▶ **Written instruction**
Reproduce the review below of Miguel Gutierrez's performance word for word, in its entirety.

▶ **Text to read**
☆ ☆ ☆ ☆

Why continue to make art if you’re a 43-year-old with no savings and no time for relationships? Choreographer Miguel Gutierrez wrestles with those personal doubts in Age & Beauty Part 2: Asian Beauty @ the Warq Meeting or The Choreographer & Her Muse or &:@&. Gutierrez is like the Louie of performance art; he’s absolutely self-deprecating, sometimes tediously so, but sometimes that depression resolves itself in a well-played joke. And though self-doubt constantly features throughout the performance, he keeps his head above water because of his longtime collaborators.
One by one, out came his collaborators. One woman, covered in pink, wore what looked like an LED-jumprope around her body. “The history of the muse is a complicated history,” she sang, semi-operatically. Then, from outside, sprang the others, a young blond dressed in a swimsuit, like Gutierrez in Age & Beauty Part 1, covered in a white tulle cape, and a regular-looking guy in a T-shirt and Chuck Taylors. I couldn’t keep up with all the lyrics, but the story was pretty much a litany of complaints about the dance industry (though they all apply to the art world at large): muses are a mess to deal with, but maybe the real muse takes the shape of an arts administrator, and nobody can actually create the type of work they want to make—“If you want to resist, you can’t pay rent.” (Welcome to the theme of American Realness.)
After the first number, Gutierrez introduced all those on stage: Michelle Boulé (the woman in pink), his dance “muse,” and Ben Pryor (the guy in tennis shoes), his arts administration “muse.” (Ben Pryor is also the producer of American Realness.) Both played themselves; Sean Donovan, a younger, blonder, perhaps more ideal version of Gutierrez, took the choreographer’s role on stage. Throughout the performance, there was very little in common with the two muses’ pieces; they showed the two poles pulling at Gutierrez: his creative life and administrative life.
Gutierrez did not spend much time on stage, reserving the most flattering praise, and the eyes of the crowd, for his collaborators: “I really love her,” “He’s the savviest motherfucker I’ve ever met.” (There were even more names he went on to praise, but Pryor and Boulé were the only muses who made on-stage appearances.) All this would have come across as a lovefest if it hadn’t been for Gutierrez’s constant self-deprecation. The only way for him to get on with life is to feel like he’s in it together, with others: “I feel bad about complaining. My life isn’t that bad, but if I’m not grateful, I feel like drowning.”

☆ ☆ ☆ ☆

▶ **Supplied information**
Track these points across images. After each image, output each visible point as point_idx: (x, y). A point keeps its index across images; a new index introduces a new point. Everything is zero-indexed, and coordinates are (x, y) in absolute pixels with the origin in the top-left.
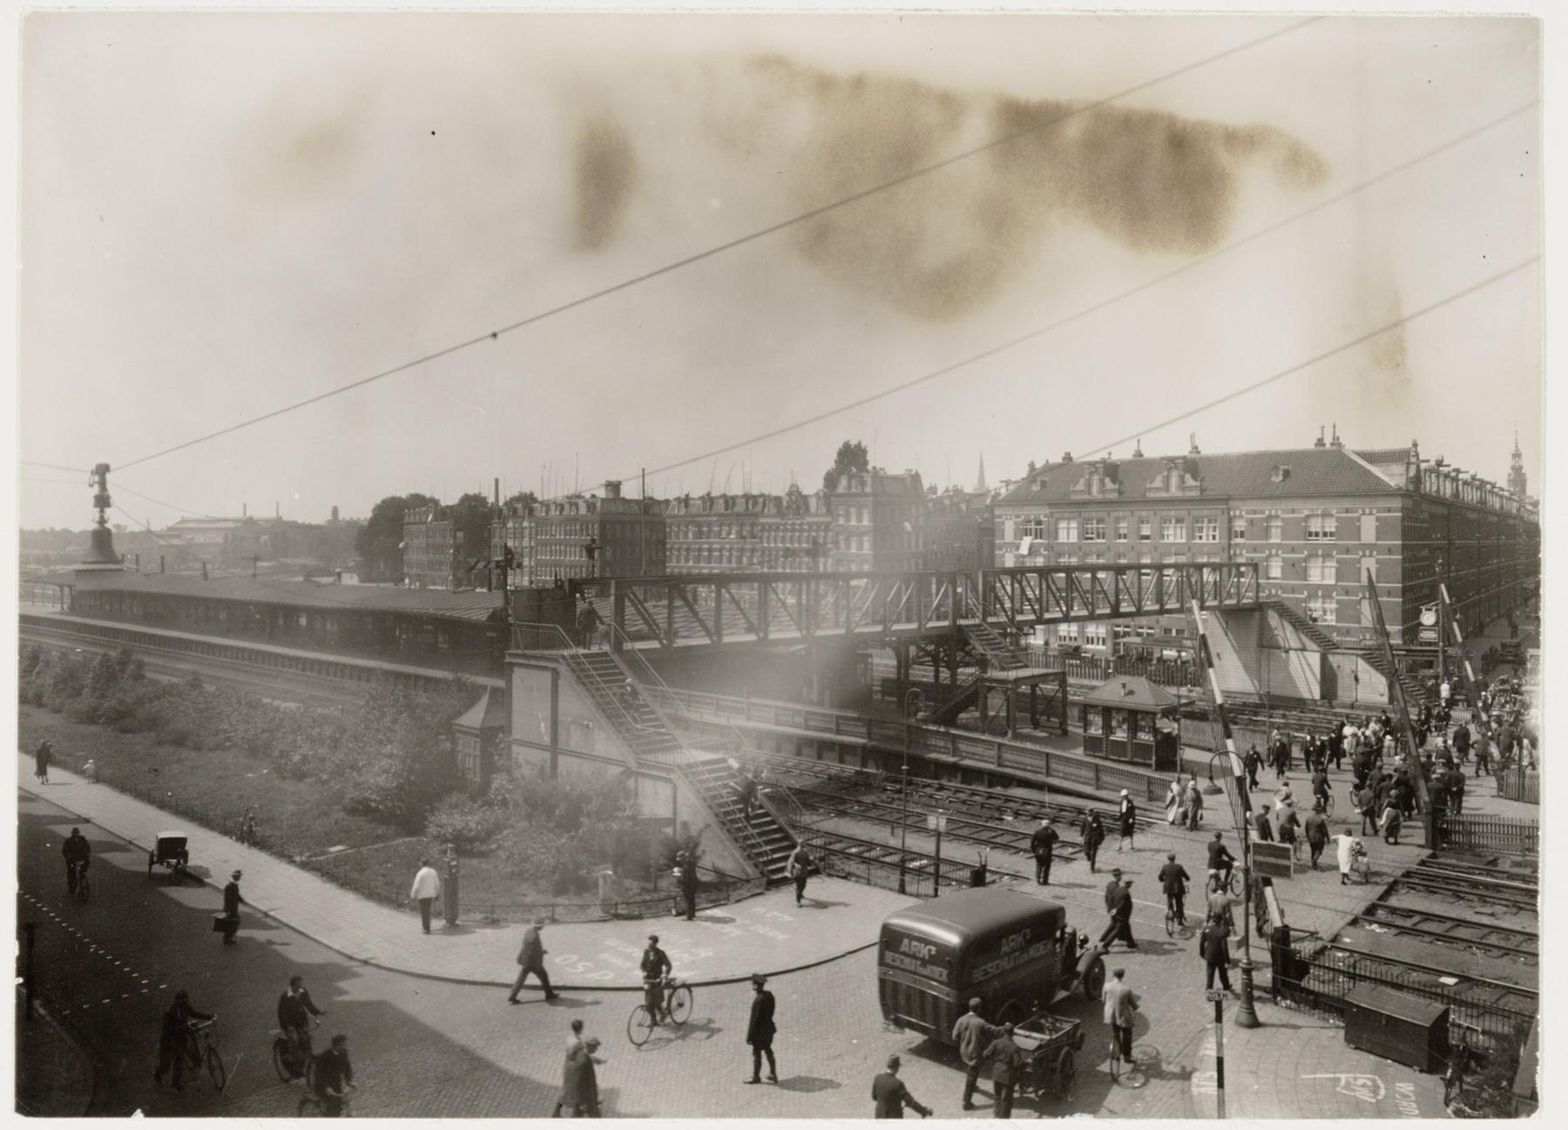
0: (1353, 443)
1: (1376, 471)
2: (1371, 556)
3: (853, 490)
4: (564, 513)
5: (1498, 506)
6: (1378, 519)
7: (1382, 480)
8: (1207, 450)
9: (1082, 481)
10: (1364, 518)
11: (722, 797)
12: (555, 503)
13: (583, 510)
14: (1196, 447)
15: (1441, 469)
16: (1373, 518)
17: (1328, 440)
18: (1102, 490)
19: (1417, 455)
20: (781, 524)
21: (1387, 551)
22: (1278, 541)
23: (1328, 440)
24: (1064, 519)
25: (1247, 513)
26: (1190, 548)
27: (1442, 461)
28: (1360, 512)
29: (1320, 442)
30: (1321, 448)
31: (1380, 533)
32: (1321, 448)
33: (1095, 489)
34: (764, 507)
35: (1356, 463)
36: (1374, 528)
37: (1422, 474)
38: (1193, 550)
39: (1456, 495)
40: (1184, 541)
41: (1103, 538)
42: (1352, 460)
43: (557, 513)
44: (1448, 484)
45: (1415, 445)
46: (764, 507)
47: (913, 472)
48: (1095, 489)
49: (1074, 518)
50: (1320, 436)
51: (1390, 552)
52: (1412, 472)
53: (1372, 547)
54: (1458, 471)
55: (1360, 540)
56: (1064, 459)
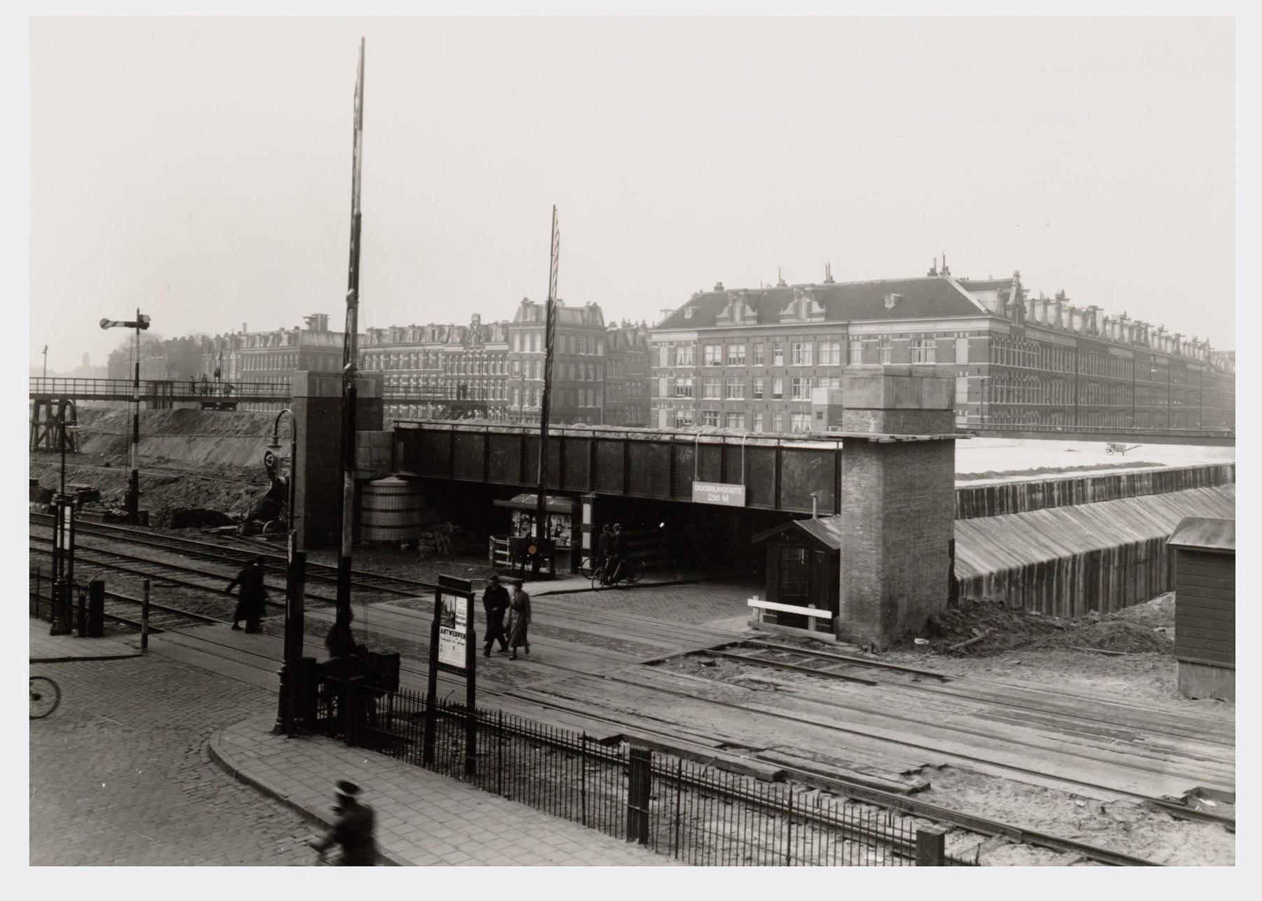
0: (957, 273)
1: (972, 297)
2: (964, 376)
3: (528, 320)
4: (269, 345)
5: (1156, 345)
6: (970, 342)
7: (975, 306)
8: (840, 279)
9: (726, 309)
10: (958, 341)
11: (451, 632)
12: (260, 335)
13: (285, 343)
14: (831, 278)
15: (1125, 322)
16: (966, 341)
17: (939, 270)
18: (744, 318)
19: (1209, 346)
20: (463, 353)
21: (976, 372)
22: (933, 363)
23: (939, 270)
24: (710, 345)
25: (863, 339)
26: (723, 372)
27: (1163, 328)
28: (956, 335)
29: (933, 272)
30: (934, 277)
31: (972, 355)
32: (934, 277)
33: (738, 317)
34: (449, 336)
35: (957, 290)
36: (967, 350)
37: (1150, 338)
38: (523, 358)
39: (1178, 352)
40: (810, 365)
41: (762, 363)
42: (954, 288)
43: (262, 345)
44: (1169, 344)
45: (1208, 340)
46: (449, 336)
47: (591, 304)
48: (738, 317)
49: (743, 344)
50: (933, 267)
51: (979, 372)
52: (1206, 354)
53: (964, 368)
54: (1179, 335)
55: (955, 361)
56: (716, 288)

☆ ☆ ☆ ☆

▶ **Problem solution**
Why continue to make art if you’re a 43-year-old with no savings and no time for relationships? Choreographer Miguel Gutierrez wrestles with those personal doubts in Age & Beauty Part 2: Asian Beauty @ the Warq Meeting or The Choreographer & Her Muse or &:@&. Gutierrez is like the Louie of performance art; he’s absolutely self-deprecating, sometimes tediously so, but sometimes that depression resolves itself in a well-played joke. And though self-doubt constantly features throughout the performance, he keeps his head above water because of his longtime collaborators.
One by one, out came his collaborators. One woman, covered in pink, wore what looked like an LED-jumprope around her body. “The history of the muse is a complicated history,” she sang, semi-operatically. Then, from outside, sprang the others, a young blond dressed in a swimsuit, like Gutierrez in Age & Beauty Part 1, covered in a white tulle cape, and a regular-looking guy in a T-shirt and Chuck Taylors. I couldn’t keep up with all the lyrics, but the story was pretty much a litany of complaints about the dance industry (though they all apply to the art world at large): muses are a mess to deal with, but maybe the real muse takes the shape of an arts administrator, and nobody can actually create the type of work they want to make—“If you want to resist, you can’t pay rent.” (Welcome to the theme of American Realness.)
After the first number, Gutierrez introduced all those on stage: Michelle Boulé (the woman in pink), his dance “muse,” and Ben Pryor (the guy in tennis shoes), his arts administration “muse.” (Ben Pryor is also the producer of American Realness.) Both played themselves; Sean Donovan, a younger, blonder, perhaps more ideal version of Gutierrez, took the choreographer’s role on stage. Throughout the performance, there was very little in common with the two muses’ pieces; they showed the two poles pulling at Gutierrez: his creative life and administrative life.
Gutierrez did not spend much time on stage, reserving the most flattering praise, and the eyes of the crowd, for his collaborators: “I really love her,” “He’s the savviest motherfucker I’ve ever met.” (There were even more names he went on to praise, but Pryor and Boulé were the only muses who made on-stage appearances.) All this would have come across as a lovefest if it hadn’t been for Gutierrez’s constant self-deprecation. The only way for him to get on with life is to feel like he’s in it together, with others: “I feel bad about complaining. My life isn’t that bad, but if I’m not grateful, I feel like drowning.”